Top of THE DATA
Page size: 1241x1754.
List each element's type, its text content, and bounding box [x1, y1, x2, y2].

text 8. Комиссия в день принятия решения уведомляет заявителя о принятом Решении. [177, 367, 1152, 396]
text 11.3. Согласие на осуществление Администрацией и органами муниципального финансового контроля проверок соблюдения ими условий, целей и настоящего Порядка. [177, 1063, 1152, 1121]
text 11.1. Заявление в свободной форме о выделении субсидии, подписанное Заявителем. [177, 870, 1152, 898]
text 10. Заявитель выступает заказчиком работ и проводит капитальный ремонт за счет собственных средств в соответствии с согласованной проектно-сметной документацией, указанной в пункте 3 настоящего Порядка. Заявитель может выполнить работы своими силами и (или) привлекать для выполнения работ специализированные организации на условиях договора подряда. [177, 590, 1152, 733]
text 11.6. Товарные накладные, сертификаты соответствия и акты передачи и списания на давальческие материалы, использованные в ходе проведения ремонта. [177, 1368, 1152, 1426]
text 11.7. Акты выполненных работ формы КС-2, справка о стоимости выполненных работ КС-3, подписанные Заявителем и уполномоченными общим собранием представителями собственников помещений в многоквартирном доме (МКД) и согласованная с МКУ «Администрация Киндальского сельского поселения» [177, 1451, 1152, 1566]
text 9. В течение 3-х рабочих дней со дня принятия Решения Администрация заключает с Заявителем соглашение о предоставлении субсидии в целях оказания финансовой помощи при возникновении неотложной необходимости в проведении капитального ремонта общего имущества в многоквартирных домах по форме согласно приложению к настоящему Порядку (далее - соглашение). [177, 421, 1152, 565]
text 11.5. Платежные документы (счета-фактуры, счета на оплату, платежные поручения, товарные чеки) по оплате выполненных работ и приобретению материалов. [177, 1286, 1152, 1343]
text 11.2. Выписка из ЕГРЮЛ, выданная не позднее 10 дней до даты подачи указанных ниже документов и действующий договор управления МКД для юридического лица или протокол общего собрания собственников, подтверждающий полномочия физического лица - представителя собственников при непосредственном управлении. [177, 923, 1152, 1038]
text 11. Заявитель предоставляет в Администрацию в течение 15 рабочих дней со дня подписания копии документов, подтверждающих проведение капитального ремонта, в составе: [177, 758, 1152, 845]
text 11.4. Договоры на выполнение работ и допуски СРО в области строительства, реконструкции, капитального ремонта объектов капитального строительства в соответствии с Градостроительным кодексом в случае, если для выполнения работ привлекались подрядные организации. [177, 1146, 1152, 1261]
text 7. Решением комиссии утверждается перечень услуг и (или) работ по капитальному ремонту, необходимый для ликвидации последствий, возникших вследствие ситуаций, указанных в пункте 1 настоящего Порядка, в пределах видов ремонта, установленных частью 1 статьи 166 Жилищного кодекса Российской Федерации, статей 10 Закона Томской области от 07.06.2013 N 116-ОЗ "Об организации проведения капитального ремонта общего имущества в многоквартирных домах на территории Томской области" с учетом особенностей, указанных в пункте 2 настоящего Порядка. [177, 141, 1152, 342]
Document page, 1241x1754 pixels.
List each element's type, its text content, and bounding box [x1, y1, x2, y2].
Bottom of THE DATA
WORK REQUEST:
In the records above, find the lines holding "выполнения". Copy each one.

ANSWER SPACE:
text 10. Заявитель выступает заказчиком работ и проводит капитальный ремонт за счет собственных средств в соответствии с согласованной проектно-сметной документацией, указанной в пункте 3 настоящего Порядка. Заявитель может выполнить работы своими силами и (или) привлекать для выполнения работ специализированные организации на условиях договора подряда. [177, 590, 1152, 733]
text 11.4. Договоры на выполнение работ и допуски СРО в области строительства, реконструкции, капитального ремонта объектов капитального строительства в соответствии с Градостроительным кодексом в случае, если для выполнения работ привлекались подрядные организации. [177, 1146, 1152, 1261]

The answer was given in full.